Social Selling

Social selling can mean a number of things:

  • Making your LinkedIn profile not suck.
  • Using LinkedIn to connect with new sales prospects.
  • Engaging with prospects in real-time on Twitter.
  • Building your brand and credibility on a blog.
  • Connecting with influencers to broaden your reach.

Social selling is all of these things…but these are also lowest common denominator activities that any sales and/or marketing professional with half a brain should be doing every day.  There are definitely right ways and wrong ways to sell through social online, but social selling best practices are pretty easy to teach and learn.

We Believe that Social Selling Starts with Data

In short, your data (and your prospects’ data) are the biggest opportunity (and the biggest challenge) with social selling.  Case in point, using automated data collection, connectors, and marketing logic, you can extend “social” selling into a cross-channel marketing powerhouse.

So what can you do with data-driven social selling?  You can:

Broaden Your Sales Efforts Across Channels

If your sales team is only using email and a phone to get their job done, then you might as well reward them with steak knives because they’re all coming in 2nd place.

Your prospects and customers are hanging out on social platforms to learn, source ideas, connect with friends, and — of course — procrastinate.  And your sales guys are hanging out on on social platforms as well, they’re probably just not properly trained and empowered to use the tools effectively.  Your sales strategy needs to include social considerations and provide clear guidelines and best practices that your team can execute.

For example, is your team blasting prospects with an endless barrage of “Quick question…” emails or ham-fisted LinkedIn connections?  Or are they augmenting their selling efforts with personal (or semi-automated) touches across social channels?

Personalize Your Marketing

It is awfully easy to find shared interests, connections, and experiences these days because everyone advertises their latest adventures on Facebook, Twitter, and LinkedIn.  Amateur sales teams use this data on an ad hoc basis to inform one-off emails and conversations.  Winning sales teams collect and use this data programmatically to personalize marketing conversations at scale.

For example, do all of your prospecting emails look the same?  Or are you personalizing emails based on shared LinkedIn connections or recent share conference experiences?  It is difficult to do at scale, but it is absolutely do-able.

Leverage Relationships At Scale

Relationships are the fundamental driver in a sales process. Products, features, and steak dinners are important, but customers ultimately buy from the people that they like.
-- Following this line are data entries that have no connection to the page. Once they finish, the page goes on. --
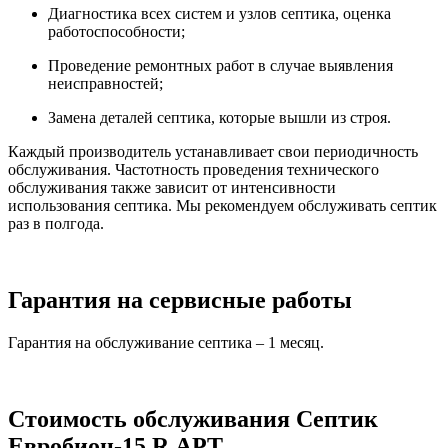
Диагностика всех систем и узлов септика, оценка
работоспособности;
Проведение ремонтных работ в случае выявления
неисправностей;
Замена деталей септика, которые вышли из строя.
Каждый производитель устанавливает свои периодичность
обслуживания. Частотность проведения технического
обслуживания также зависит от интенсивности
использования септика. Мы рекомендуем обслуживать септик
раз в полгода.
Гарантия на сервисные работы
Гарантия на обслуживание септика – 1 месяц.
Стоимость обслуживания Септик
Евробион-15 R АРТ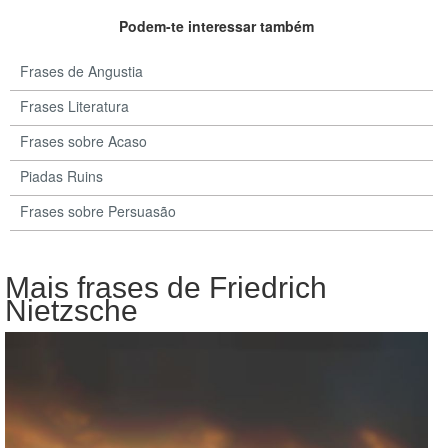
Podem-te interessar também
Frases de Angustia
Frases Literatura
Frases sobre Acaso
Piadas Ruins
Frases sobre Persuasão
Mais frases de Friedrich
Nietzsche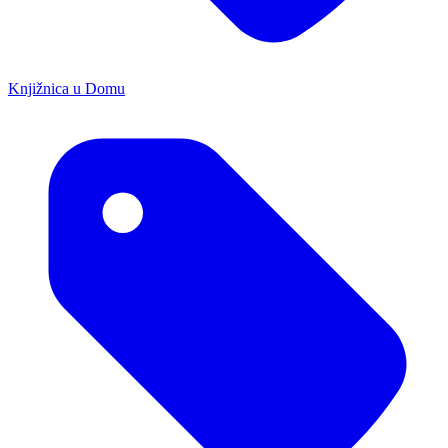
Knjižnica u Domu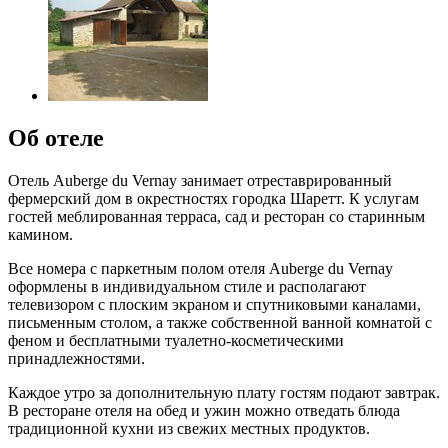
Об отеле
Отель Auberge du Vernay занимает отреставрированный
фермерский дом в окрестностях городка Шаретт. К услугам
гостей меблированная терраса, сад и ресторан со старинным
камином.
Все номера с паркетным полом отеля Auberge du Vernay
оформлены в индивидуальном стиле и располагают
телевизором с плоским экраном и спутниковыми каналами,
письменным столом, а также собственной ванной комнатой с
феном и бесплатными туалетно-косметическими
принадлежностями.
Каждое утро за дополнительную плату гостям подают завтрак.
В ресторане отеля на обед и ужин можно отведать блюда
традиционной кухни из свежих местных продуктов.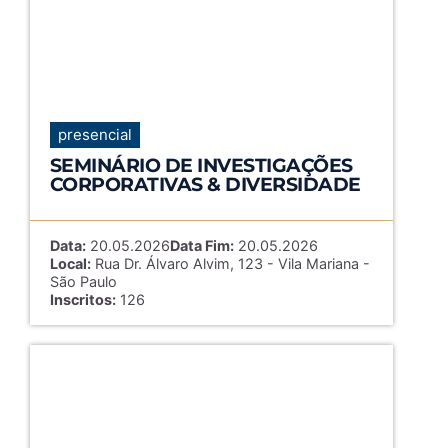
presencial
SEMINÁRIO DE INVESTIGAÇÕES
CORPORATIVAS & DIVERSIDADE
Data:
20.05.2026
Data Fim:
20.05.2026
Local:
Rua Dr. Álvaro Alvim, 123 - Vila Mariana -
São Paulo
Inscritos:
126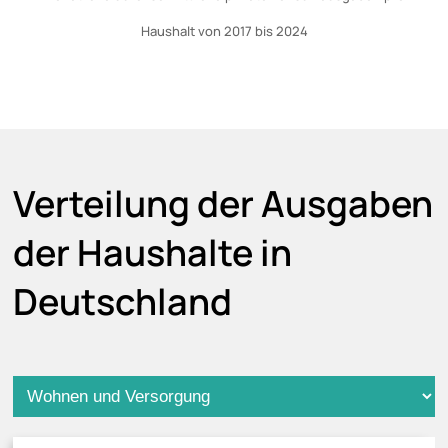
Haushalt von 2017 bis 2024
Verteilung der Ausgaben
der Haushalte in
Deutschland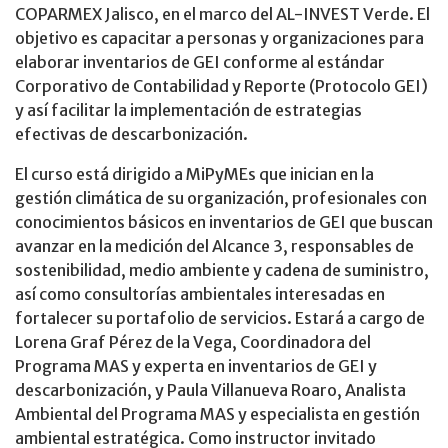
COPARMEX Jalisco, en el marco del AL-INVEST Verde. El
objetivo es capacitar a personas y organizaciones para
elaborar inventarios de GEI conforme al estándar
Corporativo de Contabilidad y Reporte (Protocolo GEI)
y así facilitar la implementación de estrategias
efectivas de descarbonización.
El curso está dirigido a MiPyMEs que inician en la
gestión climática de su organización, profesionales con
conocimientos básicos en inventarios de GEI que buscan
avanzar en la medición del Alcance 3, responsables de
sostenibilidad, medio ambiente y cadena de suministro,
así como consultorías ambientales interesadas en
fortalecer su portafolio de servicios. Estará a cargo de
Lorena Graf Pérez de la Vega, Coordinadora del
Programa MAS y experta en inventarios de GEI y
descarbonización, y Paula Villanueva Roaro, Analista
Ambiental del Programa MAS y especialista en gestión
ambiental estratégica. Como instructor invitado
Relationships are particularly important during the early stages of a sales process, when you’re prospecting a new opportunity or mapping relationships in an existing account.  Yet businesses universally stink when it comes to mapping relationships across their employee, partner, and customer networks.  Consequently, mission critical relationship insight remains hidden from view in email accounts, social media sites, CRM, and employee brains.  Unless you’re clairvoyant, this data won’t be terribly actionable.

Social selling is about understanding relationship data and using it to your advantage programmatically.    Are your market response reps working the same script for every new sales inquiry?  Or are they changing the script based on the inquiry’s social connections with your organization?

Semi-Automate Your Outbound Sales Programs

It is incredibly challenging to build a modern outbound sales engine on your own. The complex combination of data, process, and people required to build an effective program is difficult to thread together.  Turns out that social provides the lynchpin that simplifies the process and helps create scale.

The “develop persona – build prospect list – create curiosity” cycle is a bit different for every business, but social plays a consistent role across markets, segments, and verticals.  It provides a research platform for persona and prospect development, a testing platform to validate messaging, and an addressable channel for targeted outreach.

Are you buying random lists of people from Data.com and then executing meh sales outreach programs? Or are you creating personas like “Molly Marketer” that reflect your target customer and then using a mix of human-assisted and automated tools and services to target every “Molly” in every target company with a hyper-personalized outbound cadence?